::: Task input :::
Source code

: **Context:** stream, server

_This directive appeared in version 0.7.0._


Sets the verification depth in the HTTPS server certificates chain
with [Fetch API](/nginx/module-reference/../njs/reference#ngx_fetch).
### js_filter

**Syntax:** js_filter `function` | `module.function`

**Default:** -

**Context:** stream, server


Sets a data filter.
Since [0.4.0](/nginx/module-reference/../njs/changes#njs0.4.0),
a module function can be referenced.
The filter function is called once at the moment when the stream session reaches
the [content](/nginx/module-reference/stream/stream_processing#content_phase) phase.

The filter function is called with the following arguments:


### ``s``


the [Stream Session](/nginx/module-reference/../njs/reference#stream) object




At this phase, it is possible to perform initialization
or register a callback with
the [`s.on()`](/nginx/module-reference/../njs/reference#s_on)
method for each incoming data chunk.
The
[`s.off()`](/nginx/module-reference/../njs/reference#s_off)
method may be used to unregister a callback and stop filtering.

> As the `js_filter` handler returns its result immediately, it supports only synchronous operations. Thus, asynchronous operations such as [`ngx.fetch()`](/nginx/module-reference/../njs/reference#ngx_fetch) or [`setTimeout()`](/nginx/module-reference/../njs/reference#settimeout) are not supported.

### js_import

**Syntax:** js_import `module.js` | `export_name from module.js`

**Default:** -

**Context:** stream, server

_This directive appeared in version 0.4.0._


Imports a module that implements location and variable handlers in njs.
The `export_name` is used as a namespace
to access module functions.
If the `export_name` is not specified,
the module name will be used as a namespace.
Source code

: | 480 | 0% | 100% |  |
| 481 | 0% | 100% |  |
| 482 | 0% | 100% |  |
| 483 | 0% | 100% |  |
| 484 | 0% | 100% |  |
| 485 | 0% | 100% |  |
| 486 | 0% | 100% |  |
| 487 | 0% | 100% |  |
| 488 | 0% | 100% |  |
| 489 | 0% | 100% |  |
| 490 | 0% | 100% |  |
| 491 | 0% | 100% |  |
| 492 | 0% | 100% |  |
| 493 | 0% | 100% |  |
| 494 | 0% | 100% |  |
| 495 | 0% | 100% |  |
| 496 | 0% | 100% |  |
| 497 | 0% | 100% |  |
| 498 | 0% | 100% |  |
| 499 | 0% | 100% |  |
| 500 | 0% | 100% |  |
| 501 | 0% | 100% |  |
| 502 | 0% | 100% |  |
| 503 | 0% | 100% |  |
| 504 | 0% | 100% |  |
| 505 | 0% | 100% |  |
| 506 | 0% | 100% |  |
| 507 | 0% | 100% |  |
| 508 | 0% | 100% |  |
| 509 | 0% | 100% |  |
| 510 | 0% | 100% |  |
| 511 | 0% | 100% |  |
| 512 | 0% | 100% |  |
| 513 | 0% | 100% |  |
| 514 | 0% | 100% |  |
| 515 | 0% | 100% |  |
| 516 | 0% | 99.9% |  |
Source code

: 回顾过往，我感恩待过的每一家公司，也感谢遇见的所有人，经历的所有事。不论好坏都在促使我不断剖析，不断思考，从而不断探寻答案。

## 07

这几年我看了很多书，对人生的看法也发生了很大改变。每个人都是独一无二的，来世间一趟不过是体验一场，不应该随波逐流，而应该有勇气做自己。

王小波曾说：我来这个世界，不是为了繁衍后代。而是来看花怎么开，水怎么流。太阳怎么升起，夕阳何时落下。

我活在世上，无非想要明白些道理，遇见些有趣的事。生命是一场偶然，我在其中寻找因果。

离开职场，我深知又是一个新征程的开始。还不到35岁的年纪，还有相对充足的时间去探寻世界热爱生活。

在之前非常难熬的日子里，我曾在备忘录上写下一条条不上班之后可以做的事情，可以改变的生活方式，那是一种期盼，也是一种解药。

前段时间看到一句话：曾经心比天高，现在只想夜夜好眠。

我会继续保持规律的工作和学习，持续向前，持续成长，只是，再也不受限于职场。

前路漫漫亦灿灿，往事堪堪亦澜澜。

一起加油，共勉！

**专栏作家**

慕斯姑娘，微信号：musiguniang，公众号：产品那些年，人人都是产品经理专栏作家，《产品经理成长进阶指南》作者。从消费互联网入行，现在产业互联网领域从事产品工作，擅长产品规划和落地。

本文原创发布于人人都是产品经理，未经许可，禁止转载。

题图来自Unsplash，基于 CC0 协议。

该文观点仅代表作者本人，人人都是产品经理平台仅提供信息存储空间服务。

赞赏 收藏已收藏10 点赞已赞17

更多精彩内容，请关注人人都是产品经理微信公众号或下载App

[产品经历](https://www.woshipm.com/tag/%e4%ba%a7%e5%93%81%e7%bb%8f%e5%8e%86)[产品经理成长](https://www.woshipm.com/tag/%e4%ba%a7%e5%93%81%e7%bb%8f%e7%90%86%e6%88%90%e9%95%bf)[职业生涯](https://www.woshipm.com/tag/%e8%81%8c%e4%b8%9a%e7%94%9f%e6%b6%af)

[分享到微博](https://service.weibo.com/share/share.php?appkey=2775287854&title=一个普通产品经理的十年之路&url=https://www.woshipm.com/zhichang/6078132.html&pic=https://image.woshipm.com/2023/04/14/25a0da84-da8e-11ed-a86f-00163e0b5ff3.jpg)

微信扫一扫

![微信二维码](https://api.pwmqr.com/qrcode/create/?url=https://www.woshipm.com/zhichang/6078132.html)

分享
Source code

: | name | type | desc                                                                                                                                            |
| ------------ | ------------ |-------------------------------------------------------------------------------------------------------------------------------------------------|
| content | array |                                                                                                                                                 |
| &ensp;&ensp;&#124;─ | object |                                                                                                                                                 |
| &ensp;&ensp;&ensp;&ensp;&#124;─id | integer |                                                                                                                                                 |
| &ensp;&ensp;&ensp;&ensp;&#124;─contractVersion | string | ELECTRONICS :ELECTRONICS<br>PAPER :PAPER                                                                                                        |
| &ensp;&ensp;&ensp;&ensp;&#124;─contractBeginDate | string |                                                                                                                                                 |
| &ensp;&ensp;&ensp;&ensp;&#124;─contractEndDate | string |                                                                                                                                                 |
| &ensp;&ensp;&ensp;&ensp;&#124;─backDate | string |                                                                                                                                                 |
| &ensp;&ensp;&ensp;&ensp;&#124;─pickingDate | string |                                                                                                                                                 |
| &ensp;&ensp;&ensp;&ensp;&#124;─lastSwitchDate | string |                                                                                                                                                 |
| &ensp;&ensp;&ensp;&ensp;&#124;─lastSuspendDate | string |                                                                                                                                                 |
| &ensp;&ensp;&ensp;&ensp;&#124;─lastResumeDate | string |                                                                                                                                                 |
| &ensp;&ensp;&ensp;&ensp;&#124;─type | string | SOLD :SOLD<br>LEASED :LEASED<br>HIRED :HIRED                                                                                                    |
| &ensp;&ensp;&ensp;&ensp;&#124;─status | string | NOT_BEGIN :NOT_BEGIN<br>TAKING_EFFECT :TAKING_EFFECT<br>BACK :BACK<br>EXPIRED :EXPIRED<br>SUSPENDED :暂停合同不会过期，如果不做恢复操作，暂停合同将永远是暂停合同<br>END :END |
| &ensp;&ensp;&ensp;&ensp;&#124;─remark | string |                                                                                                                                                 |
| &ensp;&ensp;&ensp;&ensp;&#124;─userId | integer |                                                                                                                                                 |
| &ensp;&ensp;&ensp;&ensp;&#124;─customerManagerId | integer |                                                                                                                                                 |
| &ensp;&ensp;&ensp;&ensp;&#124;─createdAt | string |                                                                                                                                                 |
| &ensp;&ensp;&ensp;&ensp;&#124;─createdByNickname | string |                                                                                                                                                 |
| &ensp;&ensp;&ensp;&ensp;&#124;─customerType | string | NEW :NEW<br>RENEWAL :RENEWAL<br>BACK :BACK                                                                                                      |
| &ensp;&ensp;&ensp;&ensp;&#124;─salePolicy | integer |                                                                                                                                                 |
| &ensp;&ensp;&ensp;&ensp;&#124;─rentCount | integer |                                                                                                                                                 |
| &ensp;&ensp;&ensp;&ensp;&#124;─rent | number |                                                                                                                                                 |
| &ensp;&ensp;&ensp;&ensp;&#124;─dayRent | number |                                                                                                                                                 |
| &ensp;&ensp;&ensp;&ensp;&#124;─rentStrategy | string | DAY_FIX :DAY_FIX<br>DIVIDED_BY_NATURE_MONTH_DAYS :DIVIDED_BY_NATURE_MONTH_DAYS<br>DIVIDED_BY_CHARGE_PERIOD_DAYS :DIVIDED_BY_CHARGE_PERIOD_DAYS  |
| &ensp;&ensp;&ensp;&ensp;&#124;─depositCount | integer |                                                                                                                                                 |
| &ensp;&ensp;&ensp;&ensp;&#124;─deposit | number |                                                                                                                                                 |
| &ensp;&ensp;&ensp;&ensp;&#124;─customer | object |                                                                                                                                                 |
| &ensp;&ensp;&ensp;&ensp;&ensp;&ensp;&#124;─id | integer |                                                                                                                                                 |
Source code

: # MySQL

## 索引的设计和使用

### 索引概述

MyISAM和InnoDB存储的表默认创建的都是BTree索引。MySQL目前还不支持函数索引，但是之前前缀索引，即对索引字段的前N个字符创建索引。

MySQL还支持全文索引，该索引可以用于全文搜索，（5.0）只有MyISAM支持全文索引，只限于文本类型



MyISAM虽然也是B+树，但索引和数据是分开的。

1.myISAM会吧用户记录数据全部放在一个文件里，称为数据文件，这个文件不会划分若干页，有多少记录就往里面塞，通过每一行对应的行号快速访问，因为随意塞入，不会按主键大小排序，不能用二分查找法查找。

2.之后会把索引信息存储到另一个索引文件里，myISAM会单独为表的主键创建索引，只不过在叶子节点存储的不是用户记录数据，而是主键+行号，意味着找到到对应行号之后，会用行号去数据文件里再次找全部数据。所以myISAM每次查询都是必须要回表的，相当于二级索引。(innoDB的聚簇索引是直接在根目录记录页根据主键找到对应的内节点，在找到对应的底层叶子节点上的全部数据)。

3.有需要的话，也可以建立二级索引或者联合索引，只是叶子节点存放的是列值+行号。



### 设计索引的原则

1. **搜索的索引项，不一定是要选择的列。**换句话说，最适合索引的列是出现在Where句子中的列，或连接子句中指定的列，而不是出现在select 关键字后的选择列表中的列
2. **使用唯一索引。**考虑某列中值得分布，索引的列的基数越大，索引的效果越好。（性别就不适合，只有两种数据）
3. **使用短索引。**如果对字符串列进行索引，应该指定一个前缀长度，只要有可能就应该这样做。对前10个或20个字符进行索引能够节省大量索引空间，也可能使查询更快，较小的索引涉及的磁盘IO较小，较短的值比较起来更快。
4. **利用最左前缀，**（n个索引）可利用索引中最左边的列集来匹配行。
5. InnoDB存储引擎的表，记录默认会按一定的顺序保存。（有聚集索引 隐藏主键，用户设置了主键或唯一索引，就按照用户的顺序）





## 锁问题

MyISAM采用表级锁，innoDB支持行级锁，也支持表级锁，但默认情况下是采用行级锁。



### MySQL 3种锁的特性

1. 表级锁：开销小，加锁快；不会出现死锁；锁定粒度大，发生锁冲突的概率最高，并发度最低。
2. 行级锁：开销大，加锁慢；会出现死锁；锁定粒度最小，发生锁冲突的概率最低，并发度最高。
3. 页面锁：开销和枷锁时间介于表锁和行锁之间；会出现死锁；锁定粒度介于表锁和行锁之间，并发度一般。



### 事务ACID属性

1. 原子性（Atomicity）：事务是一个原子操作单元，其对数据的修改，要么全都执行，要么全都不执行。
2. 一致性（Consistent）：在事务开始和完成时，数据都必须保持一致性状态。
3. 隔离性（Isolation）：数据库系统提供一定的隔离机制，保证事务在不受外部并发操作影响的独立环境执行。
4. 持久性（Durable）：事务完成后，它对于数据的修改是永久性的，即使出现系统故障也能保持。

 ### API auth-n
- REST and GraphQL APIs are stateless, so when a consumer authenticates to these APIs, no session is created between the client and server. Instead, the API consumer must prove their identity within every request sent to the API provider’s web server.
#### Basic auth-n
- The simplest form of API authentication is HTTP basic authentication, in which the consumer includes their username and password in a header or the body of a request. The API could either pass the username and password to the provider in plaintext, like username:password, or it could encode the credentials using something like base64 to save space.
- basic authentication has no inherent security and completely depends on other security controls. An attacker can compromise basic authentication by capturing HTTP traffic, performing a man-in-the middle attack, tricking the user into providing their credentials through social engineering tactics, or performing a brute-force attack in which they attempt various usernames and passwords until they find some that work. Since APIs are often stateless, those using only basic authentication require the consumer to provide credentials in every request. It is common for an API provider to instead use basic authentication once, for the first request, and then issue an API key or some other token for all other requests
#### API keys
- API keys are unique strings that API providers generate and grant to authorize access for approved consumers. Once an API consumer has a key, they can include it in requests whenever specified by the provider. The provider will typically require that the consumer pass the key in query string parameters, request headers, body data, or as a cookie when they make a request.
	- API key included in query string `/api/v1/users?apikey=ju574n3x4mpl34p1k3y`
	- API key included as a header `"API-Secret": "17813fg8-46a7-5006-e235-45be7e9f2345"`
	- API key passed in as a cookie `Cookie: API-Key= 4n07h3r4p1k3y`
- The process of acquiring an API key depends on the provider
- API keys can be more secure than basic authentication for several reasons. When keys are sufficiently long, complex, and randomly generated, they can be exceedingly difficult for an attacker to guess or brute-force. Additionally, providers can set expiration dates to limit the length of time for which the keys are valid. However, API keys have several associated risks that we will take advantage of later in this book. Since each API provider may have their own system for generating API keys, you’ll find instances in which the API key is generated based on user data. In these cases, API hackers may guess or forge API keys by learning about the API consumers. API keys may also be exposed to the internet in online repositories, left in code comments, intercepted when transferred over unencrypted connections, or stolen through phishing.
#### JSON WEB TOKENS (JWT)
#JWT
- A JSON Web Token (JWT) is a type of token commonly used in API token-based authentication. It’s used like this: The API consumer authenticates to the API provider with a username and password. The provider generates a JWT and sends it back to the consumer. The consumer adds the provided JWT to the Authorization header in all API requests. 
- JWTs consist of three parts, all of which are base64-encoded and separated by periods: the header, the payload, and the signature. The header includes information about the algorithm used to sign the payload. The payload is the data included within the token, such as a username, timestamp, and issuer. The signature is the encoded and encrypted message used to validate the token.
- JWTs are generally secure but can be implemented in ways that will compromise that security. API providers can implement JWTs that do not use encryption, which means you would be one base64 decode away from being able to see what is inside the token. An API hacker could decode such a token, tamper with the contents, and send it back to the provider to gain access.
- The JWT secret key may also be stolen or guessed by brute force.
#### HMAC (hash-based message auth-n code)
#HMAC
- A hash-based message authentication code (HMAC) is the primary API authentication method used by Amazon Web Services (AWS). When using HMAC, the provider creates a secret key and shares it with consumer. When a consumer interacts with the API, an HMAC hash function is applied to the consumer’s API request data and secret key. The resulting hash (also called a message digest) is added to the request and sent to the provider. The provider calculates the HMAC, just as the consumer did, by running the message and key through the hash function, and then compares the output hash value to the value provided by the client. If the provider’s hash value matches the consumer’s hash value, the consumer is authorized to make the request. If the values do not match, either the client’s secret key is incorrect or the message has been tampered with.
:::
Show every line from the listing that contains "namespace".

The `export_name` is used as a namespace
the module name will be used as a namespace.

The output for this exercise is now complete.